The recent OpenAI‑amplitudes collaboration illustrates a new tier of AI‑assisted research. By deploying chain‑of‑thought reasoning models, the team transformed a convoluted multi‑particle calculation into a tidy, provable formula. This success goes beyond typical "search‑and‑retrieve" uses of large language models; it demonstrates that iterative, self‑consistent prompting can uncover hidden structures when a domain expert first spots an anomaly. The result not only streamlines theoretical work in high‑energy physics but also signals a broader shift toward AI as a co‑investigator rather than a mere tool.

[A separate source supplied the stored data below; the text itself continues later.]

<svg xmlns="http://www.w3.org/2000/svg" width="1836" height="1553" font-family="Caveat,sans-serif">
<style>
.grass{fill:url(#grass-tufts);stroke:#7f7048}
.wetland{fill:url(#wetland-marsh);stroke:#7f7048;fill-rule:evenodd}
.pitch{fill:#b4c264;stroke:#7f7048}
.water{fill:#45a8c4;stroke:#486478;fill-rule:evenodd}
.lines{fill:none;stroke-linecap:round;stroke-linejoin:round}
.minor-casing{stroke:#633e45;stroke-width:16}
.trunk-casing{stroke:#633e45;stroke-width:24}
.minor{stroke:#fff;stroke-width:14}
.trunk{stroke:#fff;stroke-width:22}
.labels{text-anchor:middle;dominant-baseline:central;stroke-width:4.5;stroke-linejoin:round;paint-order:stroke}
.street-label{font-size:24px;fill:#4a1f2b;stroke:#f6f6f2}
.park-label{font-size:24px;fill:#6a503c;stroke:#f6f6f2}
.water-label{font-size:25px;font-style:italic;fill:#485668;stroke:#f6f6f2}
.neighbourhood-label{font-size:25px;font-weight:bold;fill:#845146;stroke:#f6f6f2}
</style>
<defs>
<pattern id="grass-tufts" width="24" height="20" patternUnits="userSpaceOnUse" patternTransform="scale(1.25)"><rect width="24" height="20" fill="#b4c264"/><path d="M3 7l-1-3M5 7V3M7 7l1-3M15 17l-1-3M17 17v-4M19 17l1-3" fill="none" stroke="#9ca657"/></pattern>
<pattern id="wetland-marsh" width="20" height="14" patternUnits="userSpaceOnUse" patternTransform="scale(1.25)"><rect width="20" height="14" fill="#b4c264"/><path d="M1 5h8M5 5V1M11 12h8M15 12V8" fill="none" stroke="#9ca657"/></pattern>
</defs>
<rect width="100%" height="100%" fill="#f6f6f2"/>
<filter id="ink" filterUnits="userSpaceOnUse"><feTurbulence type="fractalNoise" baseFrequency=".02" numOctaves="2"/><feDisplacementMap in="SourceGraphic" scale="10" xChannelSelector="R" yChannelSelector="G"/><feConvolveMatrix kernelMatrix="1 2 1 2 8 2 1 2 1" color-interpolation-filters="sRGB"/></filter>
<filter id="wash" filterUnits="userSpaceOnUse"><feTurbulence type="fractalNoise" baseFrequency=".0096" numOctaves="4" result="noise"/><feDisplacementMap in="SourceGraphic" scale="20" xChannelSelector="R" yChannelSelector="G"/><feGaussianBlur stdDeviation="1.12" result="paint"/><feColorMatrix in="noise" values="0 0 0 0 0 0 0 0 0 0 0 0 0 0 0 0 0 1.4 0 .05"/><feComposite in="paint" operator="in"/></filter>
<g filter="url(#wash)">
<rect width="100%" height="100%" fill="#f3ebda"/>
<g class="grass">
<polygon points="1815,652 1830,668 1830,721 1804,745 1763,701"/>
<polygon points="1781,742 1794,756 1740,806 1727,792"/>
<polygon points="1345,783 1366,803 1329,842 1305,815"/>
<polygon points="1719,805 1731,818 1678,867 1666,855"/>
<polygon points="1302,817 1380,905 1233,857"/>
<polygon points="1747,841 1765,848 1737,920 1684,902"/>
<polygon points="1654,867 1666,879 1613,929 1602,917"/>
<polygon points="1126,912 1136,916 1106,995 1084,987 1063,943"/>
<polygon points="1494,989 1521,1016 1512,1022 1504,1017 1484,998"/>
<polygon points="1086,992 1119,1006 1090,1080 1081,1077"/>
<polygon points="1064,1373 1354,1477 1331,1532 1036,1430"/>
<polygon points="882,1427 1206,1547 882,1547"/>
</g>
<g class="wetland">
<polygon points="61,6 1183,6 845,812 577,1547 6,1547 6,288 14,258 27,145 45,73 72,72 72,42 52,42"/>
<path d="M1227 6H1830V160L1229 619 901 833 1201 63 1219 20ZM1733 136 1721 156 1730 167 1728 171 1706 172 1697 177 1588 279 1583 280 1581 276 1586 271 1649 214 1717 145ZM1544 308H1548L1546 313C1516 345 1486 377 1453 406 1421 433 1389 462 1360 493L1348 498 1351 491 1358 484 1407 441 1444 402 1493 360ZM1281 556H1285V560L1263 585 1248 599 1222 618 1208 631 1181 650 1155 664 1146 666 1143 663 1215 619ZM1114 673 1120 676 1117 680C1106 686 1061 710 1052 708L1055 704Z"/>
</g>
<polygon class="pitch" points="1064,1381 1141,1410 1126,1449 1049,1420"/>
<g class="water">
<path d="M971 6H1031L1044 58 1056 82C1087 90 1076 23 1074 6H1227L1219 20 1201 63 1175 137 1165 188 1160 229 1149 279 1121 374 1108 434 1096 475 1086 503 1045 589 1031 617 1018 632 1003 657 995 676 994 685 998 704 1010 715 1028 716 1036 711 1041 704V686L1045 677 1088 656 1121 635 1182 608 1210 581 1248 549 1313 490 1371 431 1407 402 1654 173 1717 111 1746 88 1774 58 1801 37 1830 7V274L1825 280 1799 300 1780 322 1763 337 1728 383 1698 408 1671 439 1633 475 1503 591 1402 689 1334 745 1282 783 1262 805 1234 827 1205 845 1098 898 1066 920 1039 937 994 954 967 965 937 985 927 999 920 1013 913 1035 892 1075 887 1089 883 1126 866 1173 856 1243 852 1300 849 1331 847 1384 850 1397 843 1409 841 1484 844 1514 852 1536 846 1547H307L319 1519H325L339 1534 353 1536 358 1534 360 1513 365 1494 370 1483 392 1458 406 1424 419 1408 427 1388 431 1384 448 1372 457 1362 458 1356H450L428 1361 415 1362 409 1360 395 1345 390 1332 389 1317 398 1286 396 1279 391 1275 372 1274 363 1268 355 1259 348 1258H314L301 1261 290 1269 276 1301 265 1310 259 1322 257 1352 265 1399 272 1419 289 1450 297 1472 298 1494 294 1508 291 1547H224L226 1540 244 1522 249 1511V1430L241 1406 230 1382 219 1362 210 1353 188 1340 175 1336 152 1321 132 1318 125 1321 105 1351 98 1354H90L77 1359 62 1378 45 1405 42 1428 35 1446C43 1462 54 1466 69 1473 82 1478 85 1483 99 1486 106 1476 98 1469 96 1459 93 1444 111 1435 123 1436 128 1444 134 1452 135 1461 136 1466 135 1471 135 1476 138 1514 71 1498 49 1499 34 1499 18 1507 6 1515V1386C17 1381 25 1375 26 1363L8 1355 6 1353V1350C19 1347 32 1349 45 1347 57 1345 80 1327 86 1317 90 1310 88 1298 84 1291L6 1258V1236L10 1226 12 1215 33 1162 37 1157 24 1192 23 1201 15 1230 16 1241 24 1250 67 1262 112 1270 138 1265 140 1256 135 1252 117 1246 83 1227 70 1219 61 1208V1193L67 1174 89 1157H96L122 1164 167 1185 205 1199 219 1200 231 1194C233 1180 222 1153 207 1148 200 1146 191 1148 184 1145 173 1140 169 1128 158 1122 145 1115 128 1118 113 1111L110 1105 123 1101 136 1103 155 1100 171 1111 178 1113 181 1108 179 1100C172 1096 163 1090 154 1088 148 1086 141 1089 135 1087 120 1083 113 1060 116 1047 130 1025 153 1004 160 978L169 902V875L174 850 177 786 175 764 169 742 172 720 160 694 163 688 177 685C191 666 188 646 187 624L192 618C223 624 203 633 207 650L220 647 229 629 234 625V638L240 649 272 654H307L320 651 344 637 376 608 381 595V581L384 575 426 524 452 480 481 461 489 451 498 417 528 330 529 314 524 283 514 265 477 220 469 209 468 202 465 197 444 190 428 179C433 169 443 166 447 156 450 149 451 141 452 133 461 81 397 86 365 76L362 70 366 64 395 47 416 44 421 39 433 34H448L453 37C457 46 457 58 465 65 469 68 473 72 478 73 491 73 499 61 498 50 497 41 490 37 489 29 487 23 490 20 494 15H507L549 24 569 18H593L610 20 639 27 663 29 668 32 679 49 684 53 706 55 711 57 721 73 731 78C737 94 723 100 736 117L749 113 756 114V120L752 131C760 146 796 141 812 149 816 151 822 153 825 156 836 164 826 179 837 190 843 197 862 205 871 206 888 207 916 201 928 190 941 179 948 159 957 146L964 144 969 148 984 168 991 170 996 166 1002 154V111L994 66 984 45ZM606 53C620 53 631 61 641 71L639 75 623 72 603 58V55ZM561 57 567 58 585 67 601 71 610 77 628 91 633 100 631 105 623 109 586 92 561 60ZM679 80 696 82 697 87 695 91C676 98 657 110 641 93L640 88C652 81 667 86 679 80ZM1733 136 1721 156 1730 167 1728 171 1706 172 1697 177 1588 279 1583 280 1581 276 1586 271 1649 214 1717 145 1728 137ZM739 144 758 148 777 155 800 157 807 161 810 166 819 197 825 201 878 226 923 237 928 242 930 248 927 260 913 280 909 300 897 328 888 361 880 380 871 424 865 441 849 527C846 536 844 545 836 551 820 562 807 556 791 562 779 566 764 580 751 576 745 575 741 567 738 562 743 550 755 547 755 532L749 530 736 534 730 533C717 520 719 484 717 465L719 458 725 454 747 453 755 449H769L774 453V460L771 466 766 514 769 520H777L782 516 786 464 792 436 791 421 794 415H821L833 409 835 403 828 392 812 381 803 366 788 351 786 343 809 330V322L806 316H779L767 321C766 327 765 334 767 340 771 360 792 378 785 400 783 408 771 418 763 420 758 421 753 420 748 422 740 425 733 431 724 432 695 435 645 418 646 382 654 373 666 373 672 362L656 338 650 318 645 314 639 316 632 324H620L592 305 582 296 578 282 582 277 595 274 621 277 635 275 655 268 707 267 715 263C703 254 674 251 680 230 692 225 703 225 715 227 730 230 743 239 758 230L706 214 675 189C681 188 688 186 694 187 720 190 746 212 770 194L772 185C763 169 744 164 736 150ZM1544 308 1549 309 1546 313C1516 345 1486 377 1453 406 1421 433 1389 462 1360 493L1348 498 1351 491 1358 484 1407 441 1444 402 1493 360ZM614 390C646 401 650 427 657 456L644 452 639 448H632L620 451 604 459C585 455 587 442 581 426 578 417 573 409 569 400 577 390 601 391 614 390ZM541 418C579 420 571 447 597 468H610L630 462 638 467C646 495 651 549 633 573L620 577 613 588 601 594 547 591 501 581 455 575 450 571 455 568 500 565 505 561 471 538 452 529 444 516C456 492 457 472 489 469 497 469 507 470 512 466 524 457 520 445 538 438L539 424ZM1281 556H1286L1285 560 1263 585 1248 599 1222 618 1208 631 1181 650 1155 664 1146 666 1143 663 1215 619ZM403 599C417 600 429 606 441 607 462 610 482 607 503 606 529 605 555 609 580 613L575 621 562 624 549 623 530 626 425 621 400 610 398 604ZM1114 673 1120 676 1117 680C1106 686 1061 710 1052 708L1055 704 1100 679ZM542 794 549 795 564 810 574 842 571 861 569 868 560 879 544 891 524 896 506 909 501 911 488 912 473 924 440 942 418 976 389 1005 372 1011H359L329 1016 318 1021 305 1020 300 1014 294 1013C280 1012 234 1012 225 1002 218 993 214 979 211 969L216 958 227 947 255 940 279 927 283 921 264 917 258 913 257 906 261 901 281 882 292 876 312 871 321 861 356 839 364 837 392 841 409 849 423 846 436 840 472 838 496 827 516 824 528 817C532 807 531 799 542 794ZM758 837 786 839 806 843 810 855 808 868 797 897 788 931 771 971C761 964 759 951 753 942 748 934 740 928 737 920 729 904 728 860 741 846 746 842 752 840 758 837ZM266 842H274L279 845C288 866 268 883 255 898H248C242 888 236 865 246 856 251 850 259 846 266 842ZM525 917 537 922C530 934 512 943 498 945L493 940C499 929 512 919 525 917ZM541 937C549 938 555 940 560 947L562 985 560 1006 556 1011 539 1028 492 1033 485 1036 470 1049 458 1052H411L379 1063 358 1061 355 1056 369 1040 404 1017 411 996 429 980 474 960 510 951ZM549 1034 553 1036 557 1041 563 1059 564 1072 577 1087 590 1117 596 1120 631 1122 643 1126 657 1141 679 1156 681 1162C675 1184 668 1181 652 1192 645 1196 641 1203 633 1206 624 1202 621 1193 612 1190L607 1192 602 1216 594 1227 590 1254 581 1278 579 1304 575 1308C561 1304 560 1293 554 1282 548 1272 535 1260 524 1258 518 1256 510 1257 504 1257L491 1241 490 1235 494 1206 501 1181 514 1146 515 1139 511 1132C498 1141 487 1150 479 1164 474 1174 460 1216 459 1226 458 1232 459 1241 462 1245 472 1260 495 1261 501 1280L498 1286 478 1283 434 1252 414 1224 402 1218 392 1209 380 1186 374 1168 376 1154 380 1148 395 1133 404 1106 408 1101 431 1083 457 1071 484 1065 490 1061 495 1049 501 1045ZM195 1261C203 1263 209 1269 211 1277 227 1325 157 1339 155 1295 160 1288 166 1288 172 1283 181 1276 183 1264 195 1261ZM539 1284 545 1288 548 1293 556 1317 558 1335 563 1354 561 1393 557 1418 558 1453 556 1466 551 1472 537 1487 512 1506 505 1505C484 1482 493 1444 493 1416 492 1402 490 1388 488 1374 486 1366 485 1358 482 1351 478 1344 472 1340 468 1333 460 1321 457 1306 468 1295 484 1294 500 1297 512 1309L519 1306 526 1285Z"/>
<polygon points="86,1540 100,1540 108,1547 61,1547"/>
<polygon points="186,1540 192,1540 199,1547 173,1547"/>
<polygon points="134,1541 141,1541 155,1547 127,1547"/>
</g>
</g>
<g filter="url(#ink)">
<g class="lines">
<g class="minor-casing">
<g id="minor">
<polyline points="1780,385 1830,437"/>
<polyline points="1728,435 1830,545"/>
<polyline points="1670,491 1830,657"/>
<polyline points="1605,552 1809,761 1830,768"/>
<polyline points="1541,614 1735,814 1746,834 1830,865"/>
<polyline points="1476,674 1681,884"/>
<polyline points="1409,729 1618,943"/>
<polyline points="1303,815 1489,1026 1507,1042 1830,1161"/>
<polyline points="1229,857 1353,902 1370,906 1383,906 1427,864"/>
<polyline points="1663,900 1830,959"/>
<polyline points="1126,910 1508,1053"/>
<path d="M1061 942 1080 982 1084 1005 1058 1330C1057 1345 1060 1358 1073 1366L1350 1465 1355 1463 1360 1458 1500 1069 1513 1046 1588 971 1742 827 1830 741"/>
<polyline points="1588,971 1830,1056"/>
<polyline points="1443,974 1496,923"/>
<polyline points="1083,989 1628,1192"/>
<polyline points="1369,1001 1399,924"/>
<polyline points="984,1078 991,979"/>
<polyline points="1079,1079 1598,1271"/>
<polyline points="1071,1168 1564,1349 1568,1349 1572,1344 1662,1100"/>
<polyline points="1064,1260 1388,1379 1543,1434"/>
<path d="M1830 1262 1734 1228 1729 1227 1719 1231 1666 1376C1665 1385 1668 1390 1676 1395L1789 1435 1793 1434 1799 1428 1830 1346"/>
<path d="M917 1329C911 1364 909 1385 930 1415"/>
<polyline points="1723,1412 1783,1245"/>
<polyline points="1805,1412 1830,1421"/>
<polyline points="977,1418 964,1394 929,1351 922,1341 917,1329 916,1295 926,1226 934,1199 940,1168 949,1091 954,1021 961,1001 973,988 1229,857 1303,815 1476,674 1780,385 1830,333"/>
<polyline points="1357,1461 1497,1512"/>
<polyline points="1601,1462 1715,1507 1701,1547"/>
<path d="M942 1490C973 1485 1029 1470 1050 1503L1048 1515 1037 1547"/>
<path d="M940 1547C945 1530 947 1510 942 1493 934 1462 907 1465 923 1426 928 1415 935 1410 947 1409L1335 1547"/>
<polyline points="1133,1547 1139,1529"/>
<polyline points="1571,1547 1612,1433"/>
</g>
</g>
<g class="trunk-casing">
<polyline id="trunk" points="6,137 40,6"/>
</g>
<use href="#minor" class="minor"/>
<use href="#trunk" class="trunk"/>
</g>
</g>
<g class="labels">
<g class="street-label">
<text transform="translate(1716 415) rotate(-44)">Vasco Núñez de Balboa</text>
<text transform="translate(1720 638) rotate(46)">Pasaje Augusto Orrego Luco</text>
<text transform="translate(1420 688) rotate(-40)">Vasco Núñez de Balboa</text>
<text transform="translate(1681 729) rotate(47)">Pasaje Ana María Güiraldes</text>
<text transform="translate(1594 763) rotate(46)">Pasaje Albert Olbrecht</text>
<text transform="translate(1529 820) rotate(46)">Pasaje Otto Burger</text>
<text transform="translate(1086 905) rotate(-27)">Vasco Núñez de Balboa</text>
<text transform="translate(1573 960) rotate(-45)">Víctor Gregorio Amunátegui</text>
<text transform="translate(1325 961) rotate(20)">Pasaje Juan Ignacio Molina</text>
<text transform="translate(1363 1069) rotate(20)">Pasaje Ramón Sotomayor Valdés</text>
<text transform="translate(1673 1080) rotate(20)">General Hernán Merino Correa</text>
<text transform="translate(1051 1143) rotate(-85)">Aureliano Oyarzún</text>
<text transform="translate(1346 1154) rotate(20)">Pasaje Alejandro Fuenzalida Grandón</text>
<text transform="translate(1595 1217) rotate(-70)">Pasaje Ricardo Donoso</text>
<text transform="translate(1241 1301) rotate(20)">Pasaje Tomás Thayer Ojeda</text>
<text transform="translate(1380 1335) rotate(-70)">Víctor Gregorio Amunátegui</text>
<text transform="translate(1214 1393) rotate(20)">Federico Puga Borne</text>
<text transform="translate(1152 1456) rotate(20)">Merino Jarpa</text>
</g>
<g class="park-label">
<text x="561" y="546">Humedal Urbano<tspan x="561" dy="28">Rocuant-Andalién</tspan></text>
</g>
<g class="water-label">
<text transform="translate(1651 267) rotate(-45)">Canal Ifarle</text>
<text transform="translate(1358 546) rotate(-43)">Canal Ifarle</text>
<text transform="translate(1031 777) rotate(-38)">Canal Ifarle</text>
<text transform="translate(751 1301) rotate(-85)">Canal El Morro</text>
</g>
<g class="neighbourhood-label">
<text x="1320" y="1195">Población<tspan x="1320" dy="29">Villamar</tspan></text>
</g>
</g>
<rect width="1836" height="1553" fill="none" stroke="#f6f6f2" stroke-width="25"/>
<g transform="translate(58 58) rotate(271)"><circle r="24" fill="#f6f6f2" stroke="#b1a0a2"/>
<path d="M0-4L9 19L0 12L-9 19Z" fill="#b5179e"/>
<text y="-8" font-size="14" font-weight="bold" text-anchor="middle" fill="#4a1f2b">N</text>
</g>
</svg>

Yet the episode also fuels a longstanding debate about AI creativity. Critics claim machines can only recombine existing knowledge, lacking genuine novelty. The author contends the real obstacle is the scientific record’s silence on the messy, heuristic steps that lead to breakthroughs. Papers and textbooks present polished arguments, stripping away the trial‑and‑error, intuition, and serendipity that fuel human insight. Without this undocumented reasoning, language models miss crucial context, limiting their ability to generate truly original ideas.

Addressing this documentation deficit could unlock far greater AI contributions. Capturing lab notebooks, informal drafts, and iterative thought trails would provide richer training data, enabling models to emulate the full creative workflow. Hybrid pipelines—where researchers flag promising anomalies and AI explores combinatorial solution spaces—could accelerate discovery across physics, chemistry, and mathematics. Companies that invest in structured knowledge capture stand to gain a competitive edge, turning AI from a supportive assistant into a proactive innovator in the knowledge economy.